Wendy Sweet (49:19):
Oh my goodness.

Chandler George (49:25):
When I wear a backpack and I’m out hiking, first thing I do is I have a portable laser back here and I carry it with me to put on my neck.

Wendy Sweet (49:32):
Wow, amazing.

Bill Fairman (49:37):
Thank you so much for hanging with us.

Wendy Sweet (49:38):
Yeah, that’s just been awesome.

Wendy Sweet (49:40):
Yeah, you’re awesome.

Chandler George (49:41):
Thank you Jonathan, Wendy, Bill. Appreciate you guys, thanks for having me, this was fun.
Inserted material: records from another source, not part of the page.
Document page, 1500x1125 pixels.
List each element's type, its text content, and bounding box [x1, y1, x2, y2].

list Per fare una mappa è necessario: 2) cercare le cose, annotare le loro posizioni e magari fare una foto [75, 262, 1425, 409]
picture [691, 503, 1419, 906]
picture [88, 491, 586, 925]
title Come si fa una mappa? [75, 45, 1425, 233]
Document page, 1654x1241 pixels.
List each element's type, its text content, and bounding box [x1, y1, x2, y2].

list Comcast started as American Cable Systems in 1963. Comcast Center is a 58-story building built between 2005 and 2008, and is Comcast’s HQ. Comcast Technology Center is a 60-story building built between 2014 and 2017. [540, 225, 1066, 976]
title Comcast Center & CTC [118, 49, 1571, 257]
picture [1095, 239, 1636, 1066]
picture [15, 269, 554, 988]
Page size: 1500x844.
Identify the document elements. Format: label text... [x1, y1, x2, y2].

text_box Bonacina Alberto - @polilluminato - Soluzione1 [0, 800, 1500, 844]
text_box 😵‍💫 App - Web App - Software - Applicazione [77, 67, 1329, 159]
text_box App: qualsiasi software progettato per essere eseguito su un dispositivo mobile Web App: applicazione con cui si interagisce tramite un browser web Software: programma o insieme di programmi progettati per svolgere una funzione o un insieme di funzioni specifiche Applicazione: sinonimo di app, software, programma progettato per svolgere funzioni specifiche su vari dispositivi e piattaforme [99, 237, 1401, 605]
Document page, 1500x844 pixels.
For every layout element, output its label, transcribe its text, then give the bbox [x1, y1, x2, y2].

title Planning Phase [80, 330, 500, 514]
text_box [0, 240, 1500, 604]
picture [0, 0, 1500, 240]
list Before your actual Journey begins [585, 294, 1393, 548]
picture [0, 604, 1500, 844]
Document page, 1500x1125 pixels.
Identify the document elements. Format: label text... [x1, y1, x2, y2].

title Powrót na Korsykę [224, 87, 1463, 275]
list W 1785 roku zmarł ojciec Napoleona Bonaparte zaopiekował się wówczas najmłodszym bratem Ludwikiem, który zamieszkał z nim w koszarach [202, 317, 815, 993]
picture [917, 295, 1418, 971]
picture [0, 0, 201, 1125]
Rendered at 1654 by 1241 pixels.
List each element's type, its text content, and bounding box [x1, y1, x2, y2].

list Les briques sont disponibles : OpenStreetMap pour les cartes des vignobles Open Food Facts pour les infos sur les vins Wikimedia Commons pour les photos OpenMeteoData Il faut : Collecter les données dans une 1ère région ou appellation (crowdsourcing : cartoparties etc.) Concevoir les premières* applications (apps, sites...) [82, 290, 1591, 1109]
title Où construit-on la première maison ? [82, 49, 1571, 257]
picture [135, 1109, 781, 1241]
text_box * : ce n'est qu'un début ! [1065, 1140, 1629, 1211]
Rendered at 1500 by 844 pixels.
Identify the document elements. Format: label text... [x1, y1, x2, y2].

Thank you, Laurie.

Wendy Sweet (49:47):
That’s right.

Bill Fairman (49:49):
Folks, we’ll be here again next week. Don’t forget, like share, subscribe, what else?

Chandler George (49:56):
Well be sure I have everything so I can like share and subscribe and get you guys out of my channels.

Wendy Sweet (50:01):
Thank you, yeah, that sounds awesome.

Jonathan Davis (50:02):
Periscope it?

Wendy Sweet (50:02):
Yeah, periscope it now, right?

Bill Fairman (50:08):
So I’m going to get the website, correct this time. CarolinaHardMoney.com is the website. If you want further informations, click the borrower tab if you’re a borrower.

Wendy Sweet (50:12):
Yay, he did it.

Jonathan Davis (50:14):
He got him with those mushrooms.

Wendy Sweet (50:15):
Just regenerates energy, just energy from Chandler’s. What made you do that? That was awesome.